Long-horizon Reasoning Agent for Olympiad-Level Mathematical Problem Solving (Dec 2025)
Abstract
- Title: Long-horizon Reasoning Agent for Olympiad-Level Mathematical Problem Solving (Dec 2025)
- Link: http://arxiv.org/abs/2512.10739v2
- Date: December 2025
Summary:
This paper introduces Intern-S1-MO, a multi-agent system designed to solve ultra-hard mathematical problems at the International Mathematical Olympiad (IMO) level. To overcome the context length limitations of current Large Reasoning Models (LRMs), the system utilizes a hierarchical reasoning structure that alternates between reasoning, summarization, and verification, maintaining a compact memory of proven lemmas. The authors also propose OREAL-H, a reinforcement learning framework that optimizes the model using online explored trajectories and continuous process verification rewards.

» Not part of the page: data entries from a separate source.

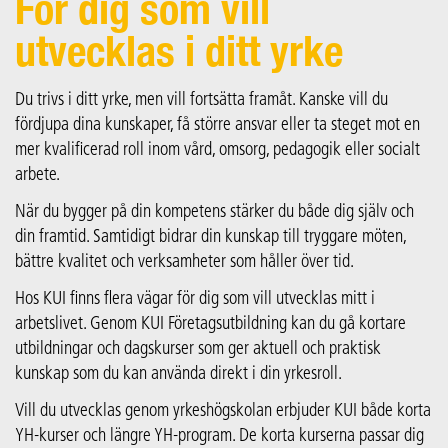
För dig som vill
utvecklas i ditt yrke
Du trivs i ditt yrke, men vill fortsätta framåt. Kanske vill du
fördjupa dina kunskaper, få större ansvar eller ta steget mot en
mer kvalificerad roll inom vård, omsorg, pedagogik eller socialt
arbete.
När du bygger på din kompetens stärker du både dig själv och
din framtid. Samtidigt bidrar din kunskap till tryggare möten,
bättre kvalitet och verksamheter som håller över tid.
Hos KUI finns flera vägar för dig som vill utvecklas mitt i
arbetslivet. Genom KUI Företagsutbildning kan du gå kortare
utbildningar och dagskurser som ger aktuell och praktisk
kunskap som du kan använda direkt i din yrkesroll.
Vill du utvecklas genom yrkeshögskolan erbjuder KUI både korta
YH-kurser och längre YH-program. De korta kurserna passar dig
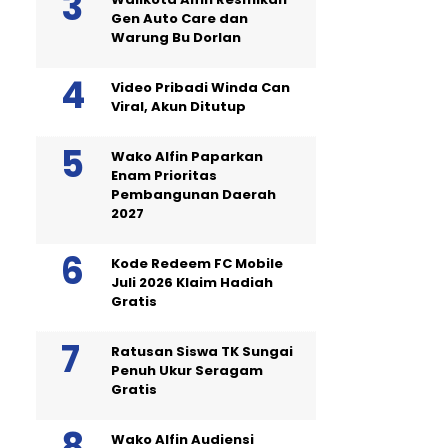
Gen Auto Care dan
Warung Bu Dorlan
Video Pribadi Winda Can
Viral, Akun Ditutup
Wako Alfin Paparkan
Enam Prioritas
Pembangunan Daerah
2027
Kode Redeem FC Mobile
Juli 2026 Klaim Hadiah
Gratis
Ratusan Siswa TK Sungai
Penuh Ukur Seragam
Gratis
Wako Alfin Audiensi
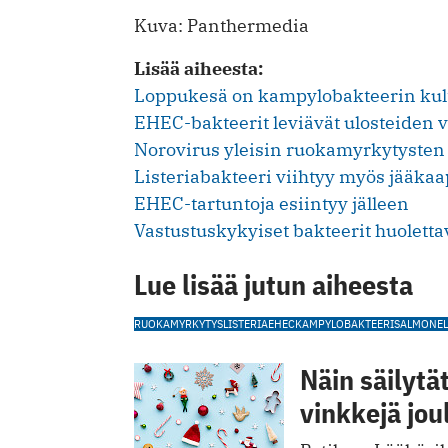
Kuva: Panthermedia
Lisää aiheesta:
Loppukesä on kampylobakteerin kul
EHEC-bakteerit leviävät ulosteiden v
Norovirus yleisin ruokamyrkytysten 
Listeriabakteeri viihtyy myös jääkaa
EHEC-tartuntoja esiintyy jälleen
Vastustuskykyiset bakteerit huoletta
Lue lisää jutun aiheesta
RUOKAMYRKYTYS
LISTERIA
EHEC
KAMPYLOBAKTEERI
SALMONEL
Näin säilytä
vinkkejä jou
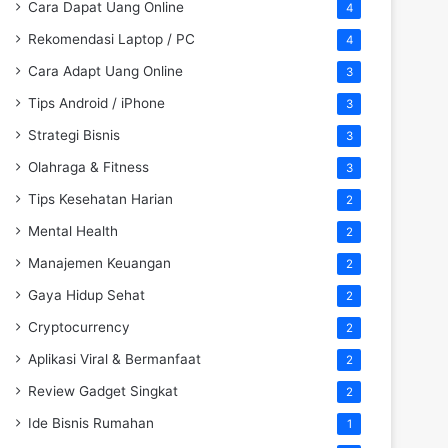
Cara Dapat Uang Online
4
Rekomendasi Laptop / PC
4
Cara Adapt Uang Online
3
Tips Android / iPhone
3
Strategi Bisnis
3
Olahraga & Fitness
3
Tips Kesehatan Harian
2
Mental Health
2
Manajemen Keuangan
2
Gaya Hidup Sehat
2
Cryptocurrency
2
Aplikasi Viral & Bermanfaat
2
Review Gadget Singkat
2
Ide Bisnis Rumahan
1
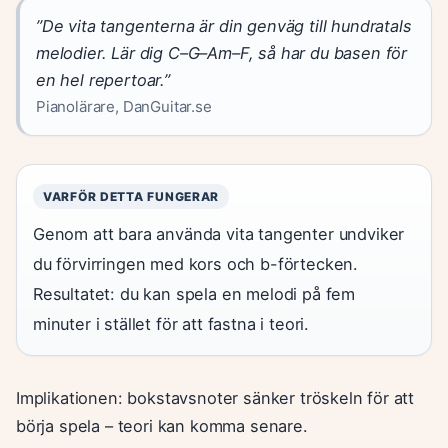
”De vita tangenterna är din genväg till hundratals
melodier. Lär dig C–G–Am–F, så har du basen för
en hel repertoar.”
Pianolärare, DanGuitar.se
VARFÖR DETTA FUNGERAR
Genom att bara använda vita tangenter undviker
du förvirringen med kors och b-förtecken.
Resultatet: du kan spela en melodi på fem
minuter i stället för att fastna i teori.
Implikationen: bokstavsnoter sänker tröskeln för att
börja spela – teori kan komma senare.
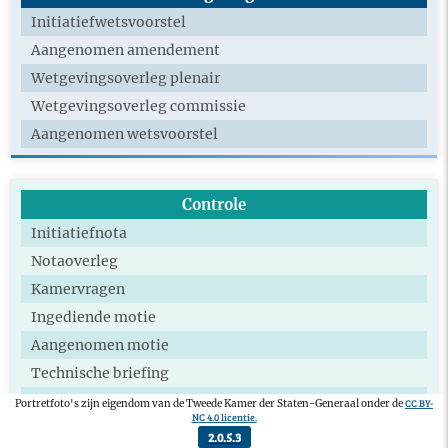
Initiatiefwetsvoorstel
Aangenomen amendement
Wetgevingsoverleg plenair
Wetgevingsoverleg commissie
Aangenomen wetsvoorstel
Controle
Initiatiefnota
Notaoverleg
Kamervragen
Ingediende motie
Aangenomen motie
Technische briefing
Extra commissie
CC BY-
Portretfoto's zijn eigendom van de Tweede Kamer der Staten-Generaal onder de
NC 4.0 licentie.
Deelname parlementair onderzoek
2.0.5.3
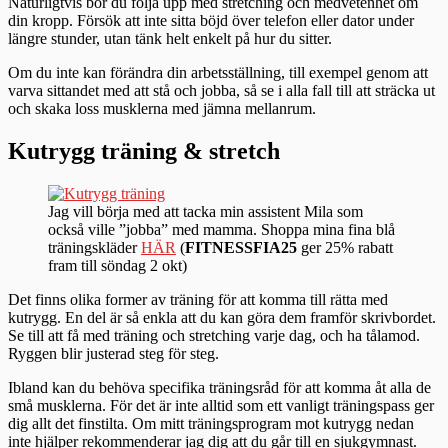
Naturligtvis bör du följa upp med stretching och medvetenhet om
din kropp. Försök att inte sitta böjd över telefon eller dator under
längre stunder, utan tänk helt enkelt på hur du sitter.
Om du inte kan förändra din arbetsställning, till exempel genom att
varva sittandet med att stå och jobba, så se i alla fall till att sträcka ut
och skaka loss musklerna med jämna mellanrum.
Kutrygg träning & stretch
Jag vill börja med att tacka min assistent Mila som
också ville ”jobba” med mamma. Shoppa mina fina blå
träningskläder
HÄR
(
FITNESSFIA25
ger 25% rabatt
fram till söndag 2 okt)
Det finns olika former av träning för att komma till rätta med
kutrygg. En del är så enkla att du kan göra dem framför skrivbordet.
Se till att få med träning och stretching varje dag, och ha tålamod.
Ryggen blir justerad steg för steg.
Ibland kan du behöva specifika träningsråd för att komma åt alla de
små musklerna. För det är inte alltid som ett vanligt träningspass ger
dig allt det finstilta. Om mitt träningsprogram mot kutrygg nedan
inte hjälper rekommenderar jag dig att du går till en sjukgymnast.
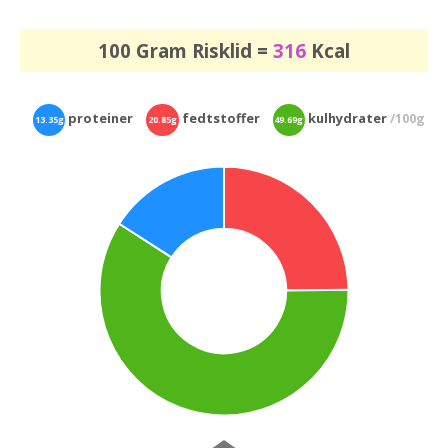
100 Gram Risklid =
316
Kcal
proteiner
fedtstoffer
kulhydrater
/100g
13.35g
20.85g
49.69g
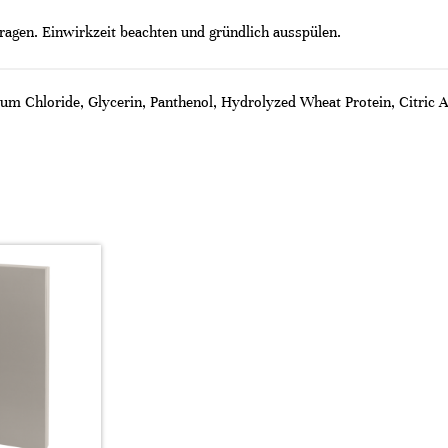
ragen. Einwirkzeit beachten und gründlich ausspülen.
um Chloride, Glycerin, Panthenol, Hydrolyzed Wheat Protein, Citric 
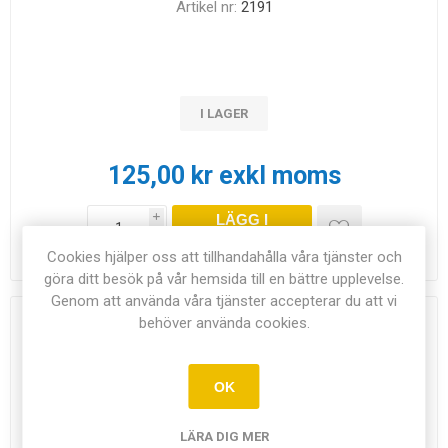
Artikel nr:
2191
I LAGER
125,00 kr exkl moms
LÄGG I
i
KUNDVAGN
h
Cookies hjälper oss att tillhandahålla våra tjänster och
göra ditt besök på vår hemsida till en bättre upplevelse.
Genom att använda våra tjänster accepterar du att vi
behöver använda cookies.
Areometer 1.000-1.500 g/ml
Längd: 28-35cm.
OK
Mätområde: 1,000-1,500g/ml.
Indelning: 0,005g/ml.
LÄRA DIG MER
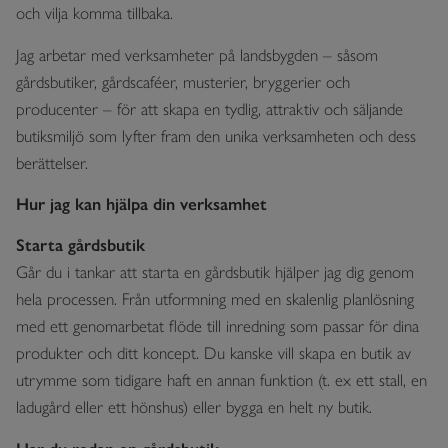
och vilja komma tillbaka.
Jag arbetar med verksamheter på landsbygden – såsom
gårdsbutiker, gårdscaféer, musterier, bryggerier och
producenter – för att skapa en tydlig, attraktiv och säljande
butiksmiljö som lyfter fram den unika verksamheten och dess
berättelser.
Hur jag kan hjälpa din verksamhet
Starta gårdsbutik
Går du i tankar att starta en gårdsbutik hjälper jag dig genom
hela processen. Från utformning med en skalenlig planlösning
med ett genomarbetat flöde till inredning som passar för dina
produkter och ditt koncept. Du kanske vill skapa en butik av
utrymme som tidigare haft en annan funktion (t. ex ett stall, en
ladugård eller ett hönshus) eller bygga en helt ny butik.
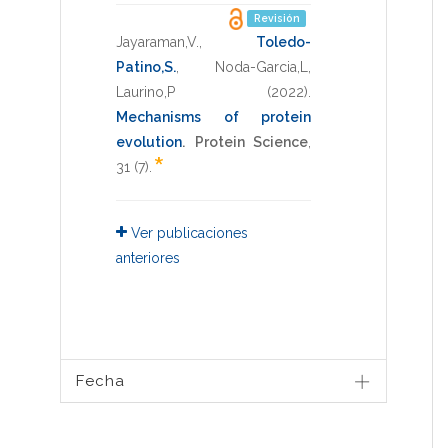
Revisión
Jayaraman,V.
,
Toledo-
Patino,S.
,
Noda-Garcia,L
,
Laurino,P
(2022)
.
Mechanisms of protein
evolution
.
Protein Science
,
*
31
(7).
Ver publicaciones
anteriores
Fecha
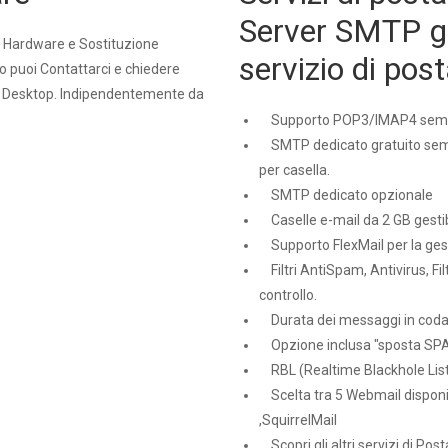
Server SMTP gr
 Hardware e Sostituzione
servizio di post
o puoi Contattarci e chiedere
e Desktop. Indipendentemente da
Supporto POP3/IMAP4 sempr
SMTP dedicato gratuito sempr
per casella.
SMTP dedicato opzionale
Caselle e-mail da 2 GB gesti
Supporto FlexMail per la gest
Filtri AntiSpam, Antivirus, Filt
controllo.
Durata dei messaggi in coda 
Opzione inclusa "sposta SP
RBL (Realtime Blackhole List
Scelta tra 5 Webmail disponi
,SquirrelMail
Scopri gli altri servizi di Post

Intern-S1-MO matches the performance of silver medalists in IMO 2025 and achieves gold medal-level performance in the Chinese Mathematical Olympiad (CMO) 2025.
Key Topics:
- Mathematical Reasoning
- Intern-S1-MO
- Multi-agent Systems
- Reinforcement Learning (RL)
- OREAL-H Framework
- Large Reasoning Models (LRMs)
- Olympiad Math (IMO, CMO, AIME)